Lakeville commuters, take heart: Buses are on the way.
The Lakeville City Council has approved a Metropolitan Council offer that will bring buses and two new stations to the city by September 2009, along with $15 million or so in roadwork on Interstate 35.
In exchange, Lakeville residents will join other metro-area cities that already pay the transit tax. It's a better offer, local leaders say, than previous efforts to force Lakeville into paying the tax. And the deal comes with deadlines and guarantees that buses will actually pull up in town.
But it still means adding a new tax in tight economic times, which the Lakeville City Council acknowledged when it unanimously approved the plan Monday night. So it decided to cut the city's budget to offset the new tax, which will run the average Lakeville homeowner about $36.
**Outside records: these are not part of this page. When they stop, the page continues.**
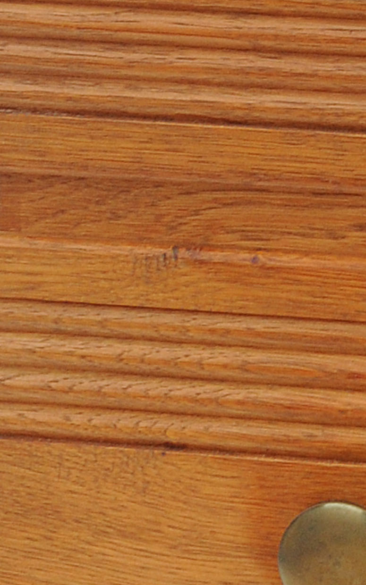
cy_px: -292
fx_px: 2697
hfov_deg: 7.7
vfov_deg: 11.8
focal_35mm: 169
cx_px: 442
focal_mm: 32
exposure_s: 1/200
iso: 320
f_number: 5
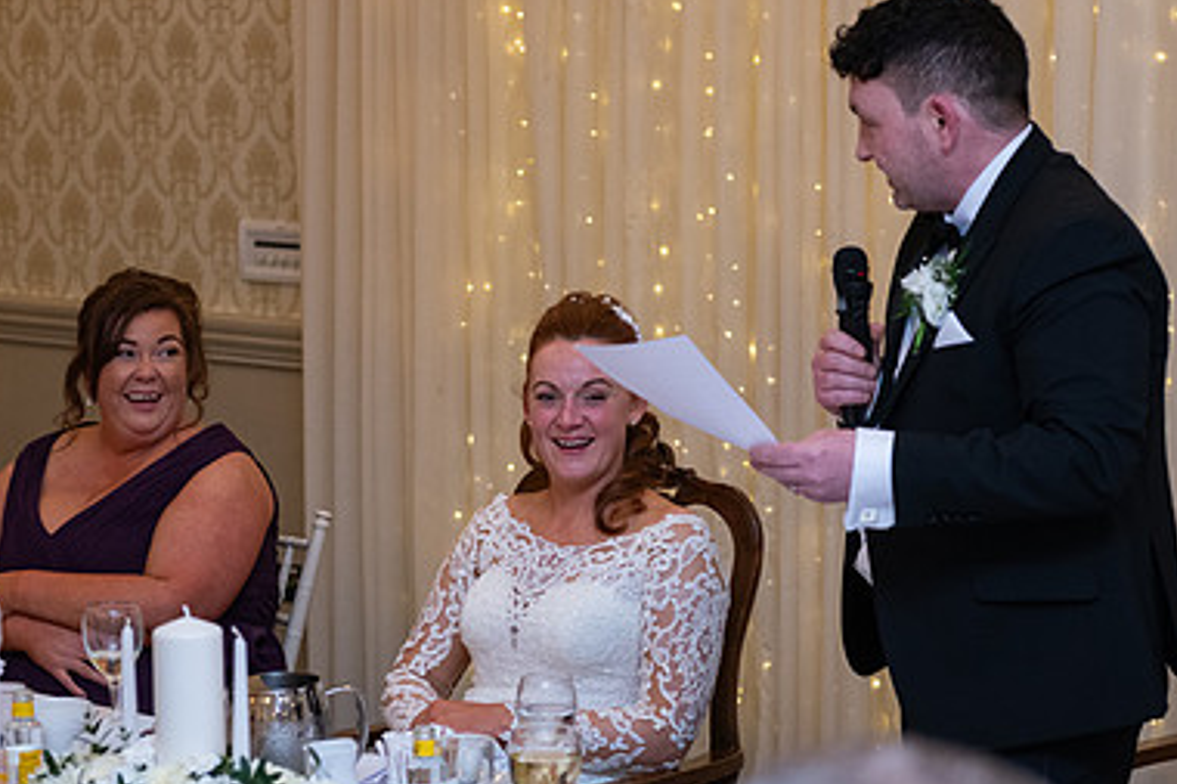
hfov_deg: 19.1
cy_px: 407
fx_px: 3497
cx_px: 654
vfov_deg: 12.8
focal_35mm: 107
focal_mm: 70
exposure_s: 1/160
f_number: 3.5
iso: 1000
"We finally have an offer on the table that's a real offer with real service," said Council Member Wendy Wulff, who added that it's still the city's duty to counter what she called a "taxapalooza" of a legislative session in St. Paul. "We have to protect our residents, and people are hurting."
Some residents have spoken out against the new tax, arguing that few people ride the bus in Lakeville. In a 2007 survey, more than half of Lakeville residents said they would oppose paying the transit tax, while 8 percent said they regularly rode public transit to the Twin Cities.
But others, including Tim Milne, said the tax would be "no problem."
"I'm going to save that in a month in gas trying to get up to the transit station in Burnsville today," said Milne, who said he plans to ride his bike to a to-be-built Lakeville park-and-ride and take an express bus to his job at Target in downtown Minneapolis.